In this analysis, the developed models show the ability to predict loadings and
Chapter 5
Multi-time Scale Nutrient Allocation
utilizing Climate and Weather forecasts
In this chapter, we develop a nutrient allocation model that utilizes nutrient loadings based on both climate and weather information to allocate nutrient loadings between point and nonpoint sources.
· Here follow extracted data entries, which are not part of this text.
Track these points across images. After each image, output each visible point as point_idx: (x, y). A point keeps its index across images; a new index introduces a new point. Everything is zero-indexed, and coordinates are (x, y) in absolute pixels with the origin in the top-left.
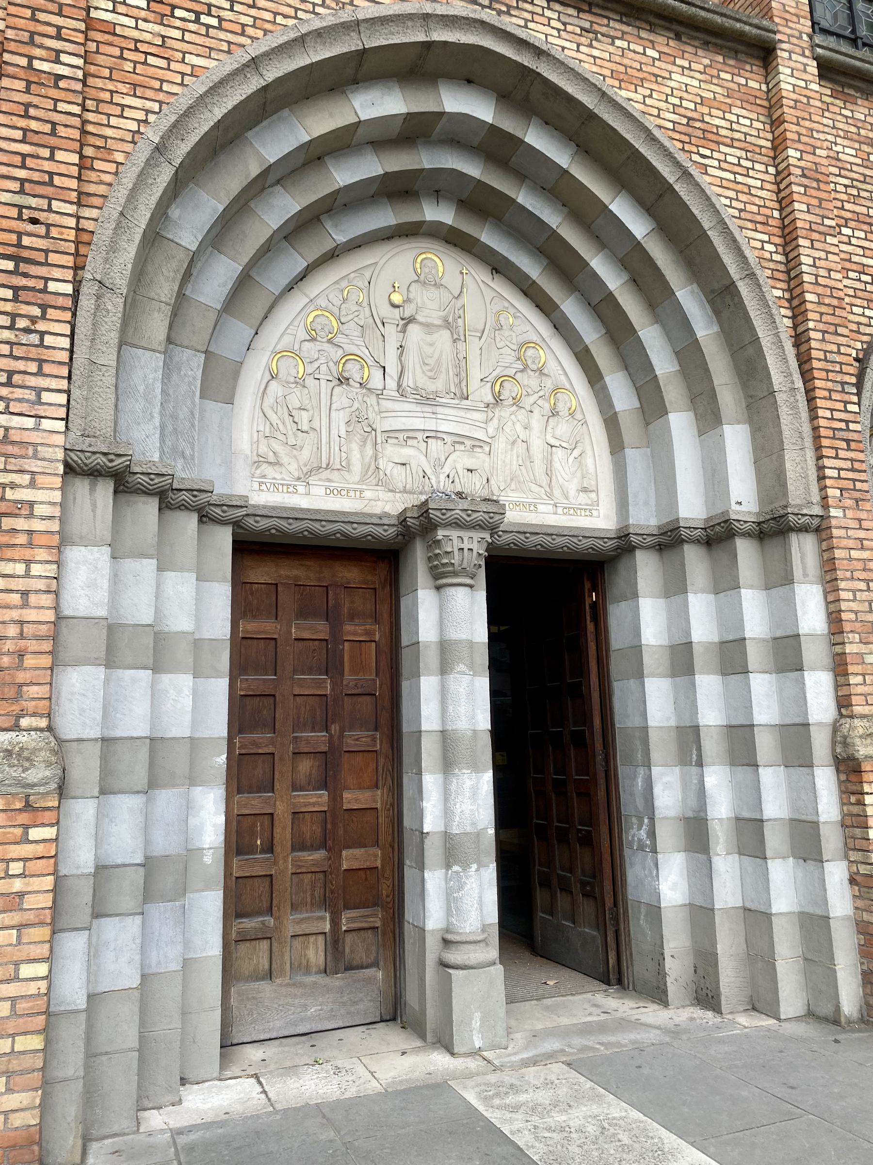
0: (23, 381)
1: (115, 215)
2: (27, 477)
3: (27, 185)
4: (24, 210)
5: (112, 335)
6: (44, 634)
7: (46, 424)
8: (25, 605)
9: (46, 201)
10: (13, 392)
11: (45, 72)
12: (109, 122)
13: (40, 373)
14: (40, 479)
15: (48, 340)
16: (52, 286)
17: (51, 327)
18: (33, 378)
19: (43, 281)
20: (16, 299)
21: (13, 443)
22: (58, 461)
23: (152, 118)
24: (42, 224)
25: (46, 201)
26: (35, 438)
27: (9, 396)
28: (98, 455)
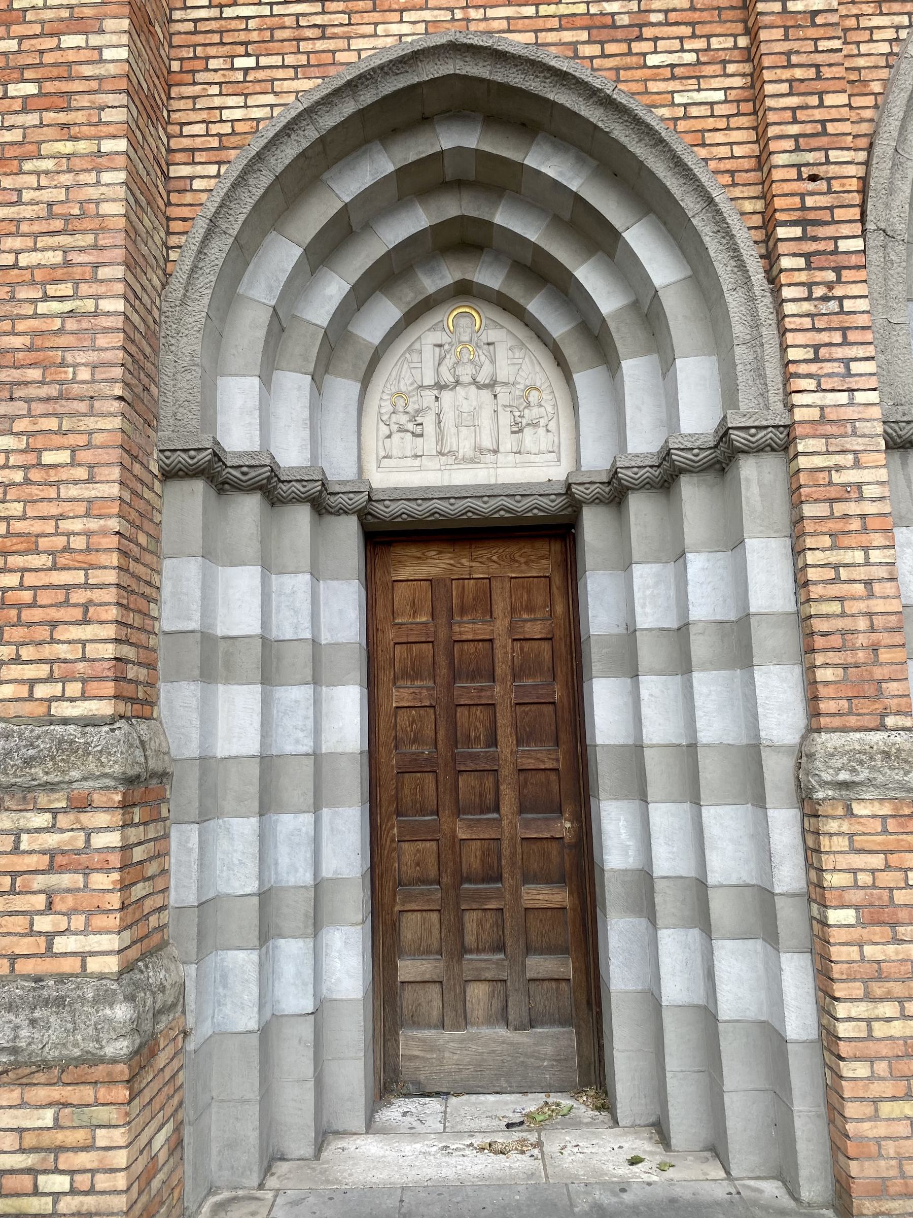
0: (830, 354)
1: (890, 151)
2: (850, 457)
3: (801, 140)
4: (803, 169)
5: (900, 288)
6: (894, 626)
7: (860, 397)
8: (871, 595)
9: (823, 153)
10: (821, 368)
11: (800, 12)
12: (859, 50)
13: (845, 343)
14: (864, 458)
15: (848, 305)
16: (843, 245)
17: (849, 290)
18: (839, 350)
19: (833, 241)
20: (809, 267)
21: (831, 422)
22: (879, 435)
23: (903, 34)
24: (822, 179)
25: (823, 153)
26: (850, 413)
27: (819, 372)
28: (178, 453)
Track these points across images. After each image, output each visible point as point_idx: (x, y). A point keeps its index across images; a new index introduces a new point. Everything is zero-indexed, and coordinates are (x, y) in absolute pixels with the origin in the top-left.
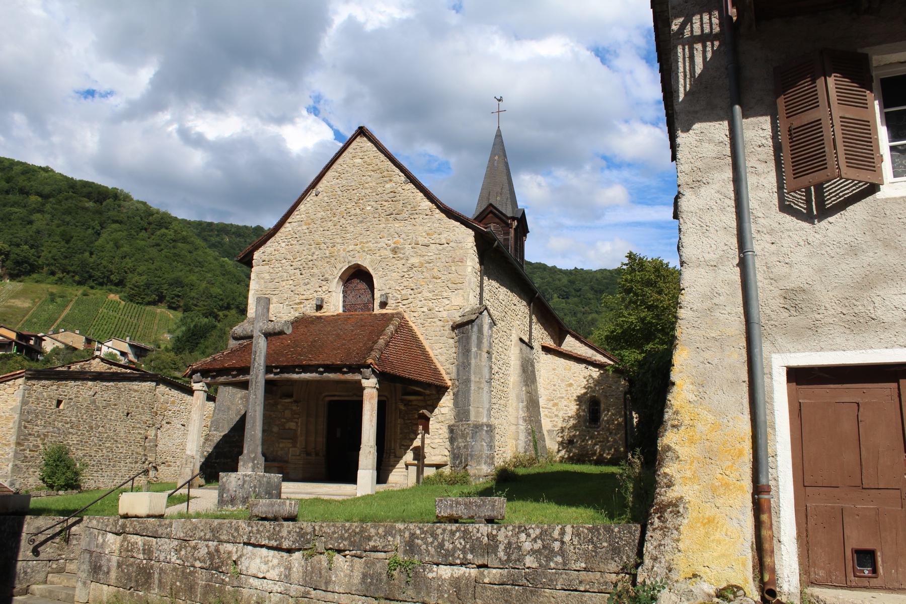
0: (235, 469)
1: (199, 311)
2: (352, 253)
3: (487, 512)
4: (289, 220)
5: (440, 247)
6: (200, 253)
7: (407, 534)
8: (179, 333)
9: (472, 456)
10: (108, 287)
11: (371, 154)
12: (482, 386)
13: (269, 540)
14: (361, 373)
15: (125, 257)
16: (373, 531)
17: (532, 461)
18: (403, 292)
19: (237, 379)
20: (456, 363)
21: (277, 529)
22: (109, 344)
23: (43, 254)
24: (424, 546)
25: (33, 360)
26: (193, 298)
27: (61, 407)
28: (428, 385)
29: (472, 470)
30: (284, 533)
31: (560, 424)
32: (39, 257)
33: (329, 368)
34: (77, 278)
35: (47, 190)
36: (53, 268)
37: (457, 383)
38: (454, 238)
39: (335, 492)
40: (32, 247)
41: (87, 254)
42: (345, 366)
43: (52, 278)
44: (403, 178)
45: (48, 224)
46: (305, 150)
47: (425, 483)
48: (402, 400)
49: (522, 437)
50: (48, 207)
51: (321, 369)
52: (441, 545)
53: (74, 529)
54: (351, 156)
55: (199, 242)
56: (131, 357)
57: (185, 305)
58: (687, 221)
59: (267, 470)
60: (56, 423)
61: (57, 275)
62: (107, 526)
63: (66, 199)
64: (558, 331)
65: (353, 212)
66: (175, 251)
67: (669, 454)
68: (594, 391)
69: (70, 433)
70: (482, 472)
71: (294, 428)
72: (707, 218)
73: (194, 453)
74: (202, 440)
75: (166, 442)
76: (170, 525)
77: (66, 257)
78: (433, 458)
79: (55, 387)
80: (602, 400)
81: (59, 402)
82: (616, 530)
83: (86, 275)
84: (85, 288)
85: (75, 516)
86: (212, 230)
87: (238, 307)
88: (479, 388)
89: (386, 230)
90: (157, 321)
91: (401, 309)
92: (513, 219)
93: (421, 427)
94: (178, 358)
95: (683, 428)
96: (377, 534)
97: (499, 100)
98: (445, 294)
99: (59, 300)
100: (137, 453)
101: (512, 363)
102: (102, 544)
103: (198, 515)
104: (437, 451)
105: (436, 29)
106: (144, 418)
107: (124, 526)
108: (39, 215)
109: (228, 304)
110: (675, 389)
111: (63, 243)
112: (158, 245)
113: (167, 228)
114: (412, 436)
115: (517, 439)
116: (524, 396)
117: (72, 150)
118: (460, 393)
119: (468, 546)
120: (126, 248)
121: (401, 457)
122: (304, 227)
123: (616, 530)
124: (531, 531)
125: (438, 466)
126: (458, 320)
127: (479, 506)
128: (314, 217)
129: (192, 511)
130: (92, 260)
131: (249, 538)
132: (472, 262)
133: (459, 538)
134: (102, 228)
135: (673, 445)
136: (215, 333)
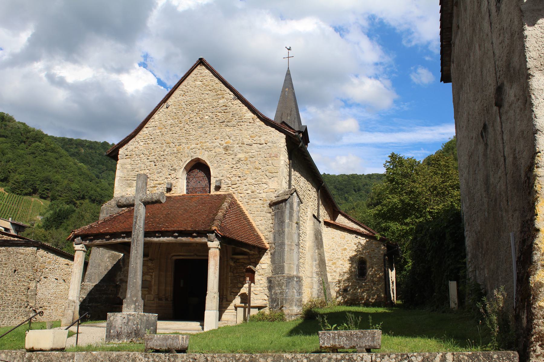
0: (120, 310)
1: (62, 200)
2: (194, 150)
4: (146, 126)
6: (64, 159)
8: (48, 215)
9: (286, 300)
11: (208, 79)
12: (293, 248)
14: (207, 237)
15: (9, 161)
17: (323, 304)
18: (233, 179)
19: (110, 241)
20: (273, 231)
21: (172, 359)
28: (253, 247)
29: (286, 311)
31: (338, 278)
33: (182, 233)
37: (273, 246)
38: (271, 140)
39: (182, 328)
42: (195, 231)
44: (232, 96)
46: (137, 91)
48: (232, 259)
49: (316, 287)
51: (176, 234)
54: (193, 79)
55: (63, 151)
56: (12, 232)
57: (52, 196)
58: (538, 97)
64: (334, 212)
65: (195, 120)
68: (362, 254)
70: (293, 312)
71: (149, 279)
75: (46, 290)
78: (256, 302)
80: (368, 260)
82: (495, 356)
86: (72, 144)
87: (90, 198)
88: (291, 250)
90: (31, 207)
91: (231, 191)
92: (299, 132)
93: (248, 278)
94: (47, 233)
97: (289, 49)
98: (264, 181)
100: (21, 300)
101: (308, 232)
103: (89, 349)
105: (229, 12)
106: (27, 274)
109: (83, 195)
112: (33, 153)
113: (40, 142)
114: (240, 285)
116: (317, 257)
118: (276, 253)
120: (10, 155)
121: (231, 301)
122: (158, 131)
123: (495, 356)
125: (260, 308)
126: (274, 199)
127: (360, 338)
128: (166, 123)
132: (284, 158)
136: (74, 215)
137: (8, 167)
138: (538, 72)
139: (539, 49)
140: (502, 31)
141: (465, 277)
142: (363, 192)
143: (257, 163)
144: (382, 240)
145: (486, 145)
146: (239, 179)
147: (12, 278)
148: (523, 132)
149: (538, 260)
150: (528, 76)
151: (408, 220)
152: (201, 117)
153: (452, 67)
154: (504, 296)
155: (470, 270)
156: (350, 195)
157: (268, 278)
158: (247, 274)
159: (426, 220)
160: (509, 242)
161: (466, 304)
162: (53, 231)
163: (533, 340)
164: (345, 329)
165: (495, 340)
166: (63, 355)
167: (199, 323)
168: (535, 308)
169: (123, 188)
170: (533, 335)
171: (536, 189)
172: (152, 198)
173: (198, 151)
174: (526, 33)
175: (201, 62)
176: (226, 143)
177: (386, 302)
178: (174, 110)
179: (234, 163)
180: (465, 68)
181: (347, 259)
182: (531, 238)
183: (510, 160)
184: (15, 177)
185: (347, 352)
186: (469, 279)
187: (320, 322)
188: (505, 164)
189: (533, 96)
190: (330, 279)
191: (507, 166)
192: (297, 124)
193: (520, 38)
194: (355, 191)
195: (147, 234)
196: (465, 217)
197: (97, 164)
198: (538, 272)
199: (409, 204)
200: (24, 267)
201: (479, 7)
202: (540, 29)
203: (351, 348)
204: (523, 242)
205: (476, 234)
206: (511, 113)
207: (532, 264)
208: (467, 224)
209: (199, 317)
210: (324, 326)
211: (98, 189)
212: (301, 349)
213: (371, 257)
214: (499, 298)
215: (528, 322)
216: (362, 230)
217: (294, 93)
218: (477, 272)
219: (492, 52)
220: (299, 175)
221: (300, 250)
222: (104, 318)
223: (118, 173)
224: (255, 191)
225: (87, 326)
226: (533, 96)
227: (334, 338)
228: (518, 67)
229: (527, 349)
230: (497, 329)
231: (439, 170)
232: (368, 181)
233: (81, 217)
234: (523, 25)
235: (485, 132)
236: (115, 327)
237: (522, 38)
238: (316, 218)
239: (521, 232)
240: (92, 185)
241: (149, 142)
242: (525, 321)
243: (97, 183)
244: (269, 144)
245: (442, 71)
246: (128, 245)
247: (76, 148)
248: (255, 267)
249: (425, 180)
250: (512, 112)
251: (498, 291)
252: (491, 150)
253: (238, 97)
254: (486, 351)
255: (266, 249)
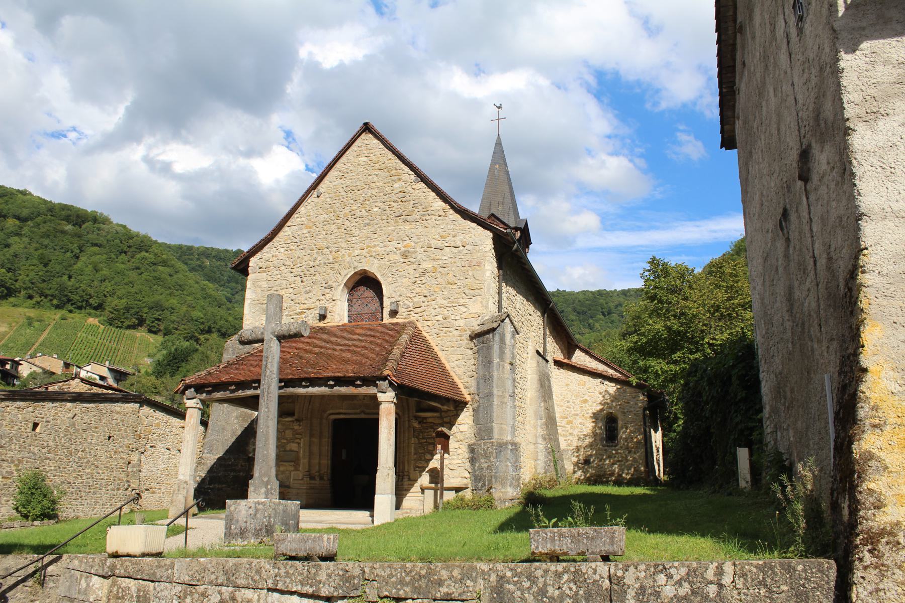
0: (244, 495)
1: (180, 334)
2: (358, 258)
3: (604, 546)
4: (288, 224)
5: (456, 250)
6: (180, 275)
7: (493, 578)
8: (159, 357)
9: (496, 477)
10: (87, 311)
12: (505, 400)
13: (302, 585)
14: (376, 386)
15: (105, 280)
16: (444, 574)
17: (553, 483)
18: (415, 300)
20: (476, 375)
21: (313, 571)
22: (88, 368)
23: (21, 277)
24: (519, 593)
25: (9, 385)
26: (173, 322)
27: (38, 430)
29: (496, 494)
30: (323, 576)
31: (575, 444)
32: (16, 281)
33: (341, 381)
34: (55, 302)
35: (25, 213)
36: (30, 291)
37: (477, 397)
38: (471, 240)
39: (343, 520)
40: (9, 270)
41: (65, 278)
42: (359, 378)
43: (30, 301)
44: (413, 176)
45: (26, 248)
46: (277, 181)
47: (445, 508)
48: (416, 418)
49: (542, 457)
50: (25, 230)
51: (331, 383)
52: (543, 592)
53: (50, 569)
54: (355, 154)
55: (180, 265)
56: (111, 382)
58: (863, 162)
59: (283, 496)
60: (32, 448)
61: (35, 299)
62: (92, 567)
63: (45, 222)
64: (569, 345)
65: (358, 214)
66: (156, 274)
67: (873, 463)
69: (47, 458)
70: (508, 496)
71: (296, 449)
72: (890, 158)
73: (187, 478)
74: (195, 464)
75: (153, 465)
76: (172, 566)
77: (44, 281)
78: (452, 481)
79: (31, 409)
80: (620, 417)
81: (35, 425)
82: (800, 567)
83: (64, 299)
84: (63, 312)
85: (51, 554)
86: (192, 254)
87: (219, 331)
88: (502, 403)
89: (395, 233)
90: (137, 345)
92: (516, 229)
93: (439, 447)
95: (888, 428)
96: (451, 577)
97: (499, 108)
98: (462, 301)
99: (36, 324)
100: (119, 479)
101: (529, 377)
102: (86, 590)
103: (202, 552)
104: (455, 473)
106: (127, 442)
107: (113, 567)
108: (16, 239)
109: (209, 327)
110: (869, 377)
111: (41, 266)
112: (138, 268)
113: (147, 252)
114: (428, 456)
115: (536, 459)
116: (542, 413)
117: (48, 178)
118: (481, 408)
119: (581, 592)
120: (105, 272)
122: (305, 231)
123: (800, 567)
124: (673, 571)
125: (458, 490)
126: (478, 329)
128: (316, 219)
129: (193, 545)
130: (70, 284)
131: (276, 583)
132: (490, 266)
133: (569, 581)
134: (81, 251)
135: (875, 451)
136: (196, 357)
137: (103, 288)
138: (861, 124)
139: (863, 88)
140: (806, 65)
141: (761, 441)
142: (615, 317)
143: (451, 275)
144: (639, 387)
145: (788, 240)
146: (425, 299)
147: (105, 448)
148: (840, 218)
149: (866, 417)
150: (847, 131)
151: (678, 355)
152: (368, 208)
153: (737, 126)
154: (813, 473)
155: (769, 430)
156: (597, 321)
157: (469, 445)
158: (437, 439)
159: (704, 355)
160: (823, 389)
161: (763, 482)
162: (167, 379)
163: (858, 542)
164: (570, 525)
165: (800, 541)
166: (159, 562)
167: (368, 513)
168: (861, 492)
169: (253, 318)
170: (858, 535)
171: (862, 306)
172: (289, 330)
173: (364, 260)
174: (842, 64)
175: (367, 128)
176: (405, 247)
177: (648, 478)
178: (328, 200)
179: (417, 275)
180: (755, 125)
181: (588, 416)
182: (854, 383)
183: (822, 262)
184: (113, 302)
185: (574, 561)
186: (767, 445)
187: (531, 515)
188: (815, 269)
189: (854, 162)
190: (563, 445)
191: (818, 271)
192: (512, 217)
193: (833, 73)
194: (604, 314)
195: (286, 382)
196: (760, 351)
197: (229, 282)
198: (865, 436)
199: (678, 333)
200: (123, 432)
201: (773, 31)
202: (864, 58)
203: (579, 554)
204: (843, 388)
205: (776, 376)
206: (823, 190)
207: (856, 424)
208: (763, 362)
209: (367, 504)
210: (538, 521)
211: (230, 319)
212: (505, 556)
213: (624, 413)
214: (805, 476)
215: (850, 513)
216: (611, 372)
217: (507, 172)
218: (779, 433)
219: (793, 97)
220: (514, 293)
221: (517, 403)
222: (223, 507)
223: (249, 294)
224: (449, 317)
225: (205, 518)
226: (854, 162)
227: (553, 540)
228: (831, 118)
229: (848, 557)
230: (803, 525)
231: (723, 281)
232: (622, 300)
233: (205, 359)
234: (837, 52)
235: (785, 221)
236: (237, 521)
237: (837, 72)
238: (541, 355)
239: (840, 374)
240: (222, 312)
241: (292, 247)
242: (846, 512)
243: (229, 309)
244: (467, 247)
245: (722, 132)
246: (257, 397)
247: (198, 259)
248: (450, 429)
249: (702, 296)
250: (825, 188)
251: (804, 466)
252: (795, 248)
253: (422, 178)
254: (786, 558)
255: (466, 403)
For this purpose, pre-season nutrient loading forecasts developed in chapter 3 and forecasted daily nutrient loadings presented in chapter 4 will be utilized to develop an integrated multi time scale nutrient allocation model. We consider the daily and seasonal nutrient forecasts developed for the Tar River at Tarboro (station #2) (Figure 5.1). One primary reason for the selection of Tar River at Tarboro is because of its successful water quality trading program, which could benefit from the proposed nutrient allocation model.